— Selected excerpt —
▼
Theoretically you could take a debug kernel that's close in order to replicate the structures, and then apply the System.map to use the exact kernel's symbols. Then you'd just have to trick volatility by changing the kernel banner in the generated JSON. Doing that is somewhat our only safety bar to ensure people know what they're doing when they start frankensteining together symbol tables, so we don't get lots of frivolous bugs that drain our time... 5:)

I hope that explains the situation a little better?

[ghb2311]

Hello - I am confused by a similar issue on CentOS 7. The kernel-debug package is installed, which deposited /boot/vmlinuz-3.10.0-1160.53.1.el7.x86_64.debug. I uncompressed it with extract-vmlinux. Then:

dwarf2json linux --elf ./vmlinux-3.10.0-1160.53.1.el7.x86_64.debug > 3.10.0-1160.53.1.el7.x86_64.json
Failed linux processing: could not get DWARF from ./vmlinux-3.10.0-1160.53.1.el7.x86_64.debug: decoding dwarf section info at offset 0x0: too short

That seems to be telling me that this is not a debug kernel. Possibly telling is that this file is a lot smaller than I expected:

# ls -al vmlinux-3.10.0-1160.53.1.el7.x86_64.debug 
-rw-r--r--. 1 root root 57900928 Nov  8 19:33 vmlinux-3.10.0-1160.53.1.el7.x86_64.debug

What am I missing? Maybe despite what it says, it is not really a debug kernel?

Thank you.

[phillip-at-work]

I have the same issue. In my case, I confirm it's an elf with symbols: file vmlinux vmlinux: ELF 64-bit LSB executable, x86-64, version 1 (SYSV), statically linked, BuildID[sha1]=995510549c37c0a1498fd305bc6b3585401d89e3, not stripped

But I receive the same error as others: (volatility) indigo-mac-0000:dwarf2json indigo$ ./dwarf2json linux --elf "/Users/indigo/Desktop/tmp/vmlinux" > result.json Failed linux processing: could not get DWARF from /Users/indigo/Desktop/tmp/vmlinux: decoding dwarf section info at offset 0x0: too short

FWIW, gdb also can't see symbols in this elf: # gdb ./vmlinux ... Reading symbols from ./vmlinux... (No debugging symbols found in ./vmlinux)

Any feedback is appreciated.
▲
— Exercise description —
Repeat everything in the dwarf2json forum thread from "Hello - I am" down to "a debug kernel?", word for word.

— The data —
▼
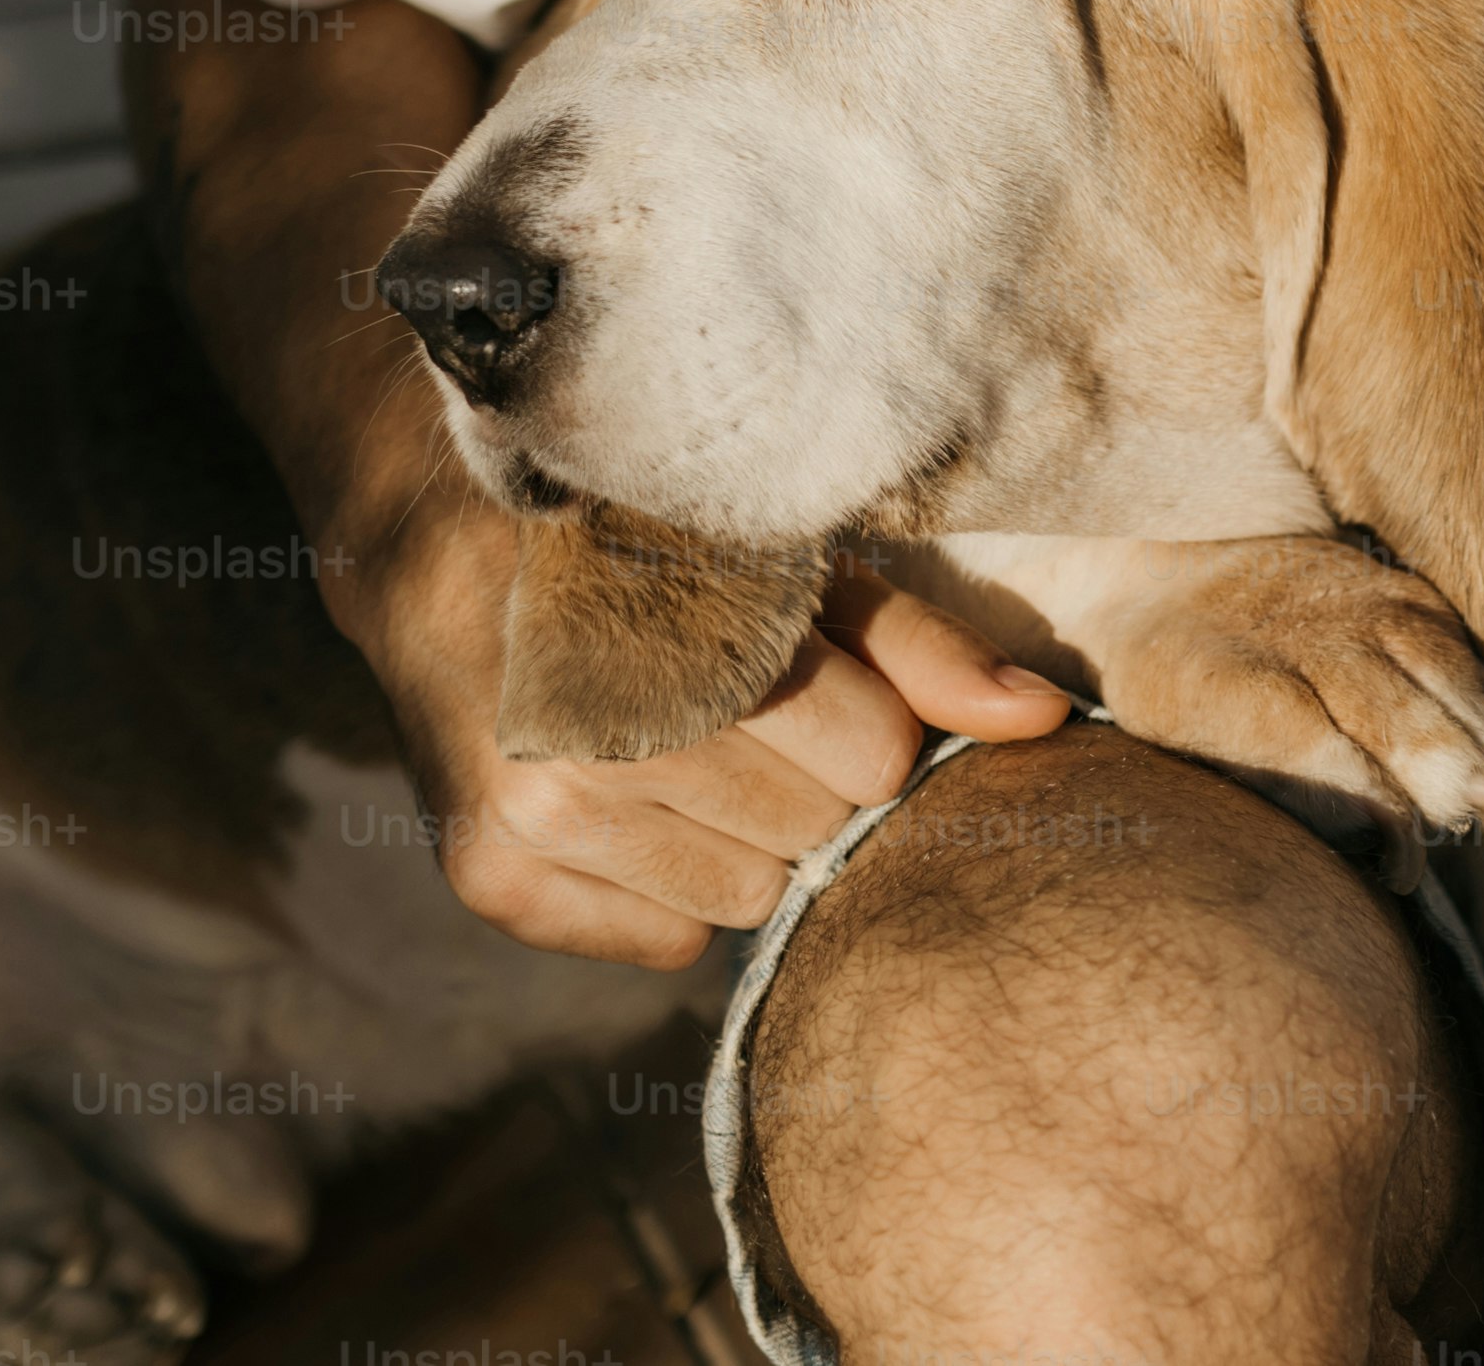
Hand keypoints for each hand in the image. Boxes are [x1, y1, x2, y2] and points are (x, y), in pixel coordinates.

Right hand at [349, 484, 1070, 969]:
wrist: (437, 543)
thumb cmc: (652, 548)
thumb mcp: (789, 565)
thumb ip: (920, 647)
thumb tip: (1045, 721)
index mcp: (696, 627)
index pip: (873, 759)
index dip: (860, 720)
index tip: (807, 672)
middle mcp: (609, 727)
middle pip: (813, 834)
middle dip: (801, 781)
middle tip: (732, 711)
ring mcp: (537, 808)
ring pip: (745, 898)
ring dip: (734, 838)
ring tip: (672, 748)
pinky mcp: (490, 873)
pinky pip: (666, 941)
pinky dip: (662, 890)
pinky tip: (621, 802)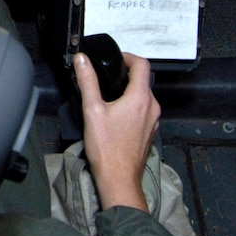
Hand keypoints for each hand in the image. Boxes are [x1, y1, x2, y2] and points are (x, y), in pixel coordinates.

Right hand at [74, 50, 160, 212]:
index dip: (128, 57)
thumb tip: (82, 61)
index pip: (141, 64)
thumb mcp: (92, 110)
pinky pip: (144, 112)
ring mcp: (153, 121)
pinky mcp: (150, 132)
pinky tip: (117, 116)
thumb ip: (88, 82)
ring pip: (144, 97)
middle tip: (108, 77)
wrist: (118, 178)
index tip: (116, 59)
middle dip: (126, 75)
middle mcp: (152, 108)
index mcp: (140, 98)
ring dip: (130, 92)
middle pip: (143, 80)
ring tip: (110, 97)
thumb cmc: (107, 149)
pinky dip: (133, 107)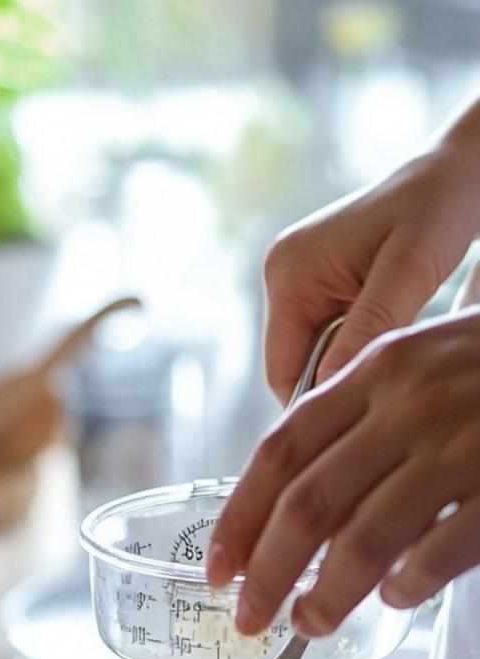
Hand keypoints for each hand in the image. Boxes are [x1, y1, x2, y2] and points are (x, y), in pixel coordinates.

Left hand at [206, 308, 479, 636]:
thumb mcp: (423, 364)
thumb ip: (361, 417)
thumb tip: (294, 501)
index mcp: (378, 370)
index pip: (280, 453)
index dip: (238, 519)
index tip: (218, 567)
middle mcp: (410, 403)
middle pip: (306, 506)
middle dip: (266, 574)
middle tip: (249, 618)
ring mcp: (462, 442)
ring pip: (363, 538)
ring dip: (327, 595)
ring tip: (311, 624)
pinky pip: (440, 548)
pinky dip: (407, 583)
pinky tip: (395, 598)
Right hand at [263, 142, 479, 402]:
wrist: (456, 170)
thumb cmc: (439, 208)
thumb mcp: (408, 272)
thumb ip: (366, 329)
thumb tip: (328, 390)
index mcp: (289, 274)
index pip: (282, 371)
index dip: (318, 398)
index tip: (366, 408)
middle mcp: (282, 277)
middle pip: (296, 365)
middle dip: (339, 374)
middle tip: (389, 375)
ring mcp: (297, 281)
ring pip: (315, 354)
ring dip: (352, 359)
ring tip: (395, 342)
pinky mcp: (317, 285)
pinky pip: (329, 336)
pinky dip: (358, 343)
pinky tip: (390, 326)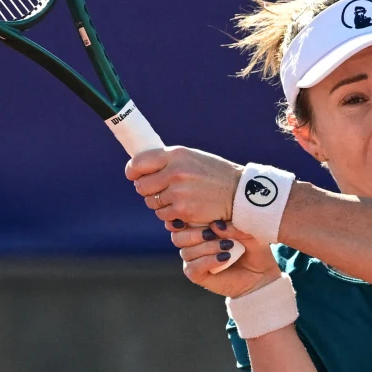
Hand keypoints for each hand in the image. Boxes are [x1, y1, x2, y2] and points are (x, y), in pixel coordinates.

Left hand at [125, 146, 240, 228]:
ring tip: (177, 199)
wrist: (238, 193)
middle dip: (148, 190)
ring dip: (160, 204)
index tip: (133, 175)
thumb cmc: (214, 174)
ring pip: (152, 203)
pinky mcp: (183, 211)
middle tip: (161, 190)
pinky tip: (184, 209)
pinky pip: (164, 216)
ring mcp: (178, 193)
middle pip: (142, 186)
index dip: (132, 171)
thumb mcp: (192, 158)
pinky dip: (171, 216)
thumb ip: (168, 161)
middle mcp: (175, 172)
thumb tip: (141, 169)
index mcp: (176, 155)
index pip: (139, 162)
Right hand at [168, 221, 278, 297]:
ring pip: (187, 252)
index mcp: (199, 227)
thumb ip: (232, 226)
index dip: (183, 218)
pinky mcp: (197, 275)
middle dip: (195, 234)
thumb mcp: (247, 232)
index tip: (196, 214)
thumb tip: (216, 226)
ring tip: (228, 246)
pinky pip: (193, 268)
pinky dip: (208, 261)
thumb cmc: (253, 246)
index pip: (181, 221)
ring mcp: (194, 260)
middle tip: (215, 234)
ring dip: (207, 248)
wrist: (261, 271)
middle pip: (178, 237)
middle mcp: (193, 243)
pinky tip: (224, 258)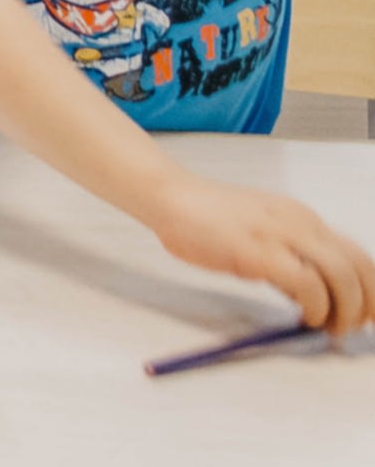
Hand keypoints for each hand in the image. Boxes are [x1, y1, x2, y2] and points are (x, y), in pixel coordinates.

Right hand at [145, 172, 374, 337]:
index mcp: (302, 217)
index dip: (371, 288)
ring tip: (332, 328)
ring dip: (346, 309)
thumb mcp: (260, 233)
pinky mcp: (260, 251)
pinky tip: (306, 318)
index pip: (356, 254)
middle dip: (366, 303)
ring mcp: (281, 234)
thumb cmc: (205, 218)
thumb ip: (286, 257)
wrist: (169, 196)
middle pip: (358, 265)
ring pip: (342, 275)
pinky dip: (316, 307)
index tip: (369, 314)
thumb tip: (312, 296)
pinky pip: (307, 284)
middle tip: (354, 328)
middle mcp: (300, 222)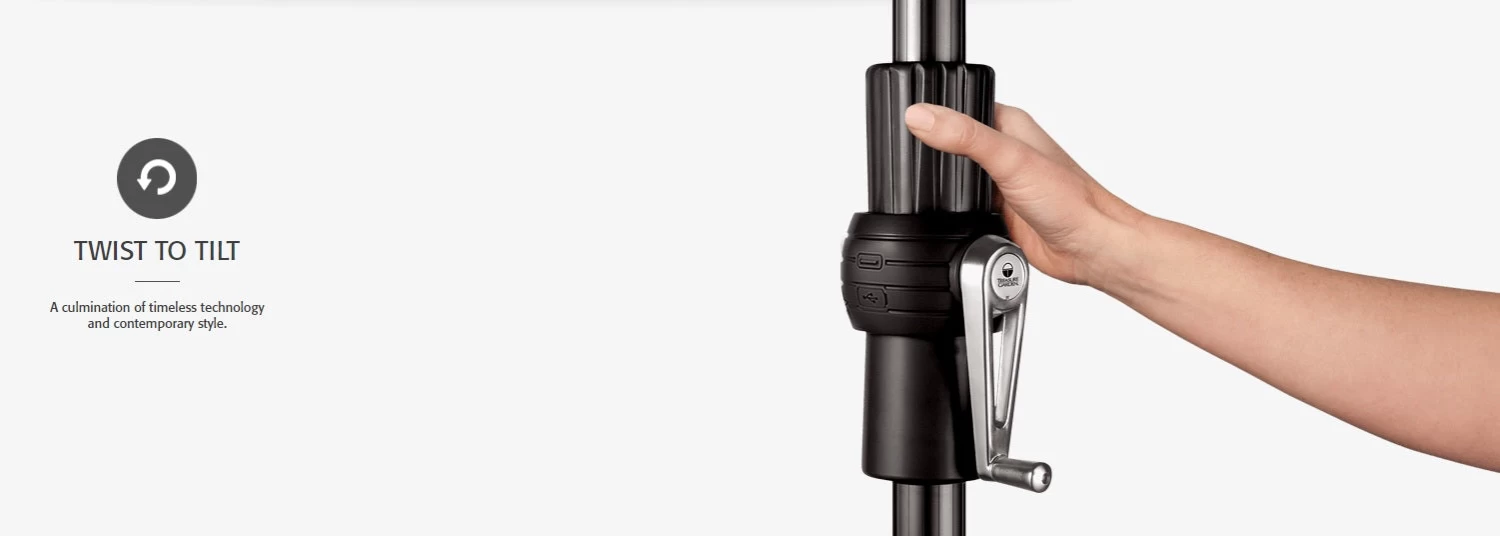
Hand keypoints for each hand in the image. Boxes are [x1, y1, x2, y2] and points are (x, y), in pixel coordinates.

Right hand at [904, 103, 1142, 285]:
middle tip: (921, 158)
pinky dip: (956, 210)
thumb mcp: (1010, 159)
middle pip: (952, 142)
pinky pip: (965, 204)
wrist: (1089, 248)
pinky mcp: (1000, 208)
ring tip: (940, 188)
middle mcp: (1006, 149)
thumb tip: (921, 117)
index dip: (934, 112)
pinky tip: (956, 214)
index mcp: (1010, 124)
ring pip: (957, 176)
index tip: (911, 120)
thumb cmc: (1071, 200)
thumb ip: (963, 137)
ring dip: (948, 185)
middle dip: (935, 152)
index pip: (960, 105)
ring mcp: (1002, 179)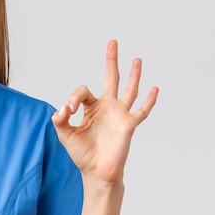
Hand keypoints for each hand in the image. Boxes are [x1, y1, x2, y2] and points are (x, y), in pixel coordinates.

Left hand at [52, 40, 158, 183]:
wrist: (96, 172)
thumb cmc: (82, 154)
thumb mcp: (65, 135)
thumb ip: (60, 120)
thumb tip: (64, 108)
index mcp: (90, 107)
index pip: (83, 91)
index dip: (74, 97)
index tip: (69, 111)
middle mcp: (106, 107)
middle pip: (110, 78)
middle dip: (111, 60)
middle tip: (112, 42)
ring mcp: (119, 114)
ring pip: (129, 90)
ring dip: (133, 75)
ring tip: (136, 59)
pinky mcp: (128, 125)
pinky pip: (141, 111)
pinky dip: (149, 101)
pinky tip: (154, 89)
▲
— Task response —
Hello - I am confused by a similar issue on CentOS 7. The kernel-debug package is installed, which deposited /boot/vmlinuz-3.10.0-1160.53.1.el7.x86_64.debug. I uncompressed it with extract-vmlinux. Then:

dwarf2json linux --elf ./vmlinux-3.10.0-1160.53.1.el7.x86_64.debug > 3.10.0-1160.53.1.el7.x86_64.json
Failed linux processing: could not get DWARF from ./vmlinux-3.10.0-1160.53.1.el7.x86_64.debug: decoding dwarf section info at offset 0x0: too short

That seems to be telling me that this is not a debug kernel. Possibly telling is that this file is a lot smaller than I expected:

# ls -al vmlinux-3.10.0-1160.53.1.el7.x86_64.debug 
-rw-r--r--. 1 root root 57900928 Nov  8 19:33 vmlinux-3.10.0-1160.53.1.el7.x86_64.debug

What am I missing? Maybe despite what it says, it is not really a debug kernel?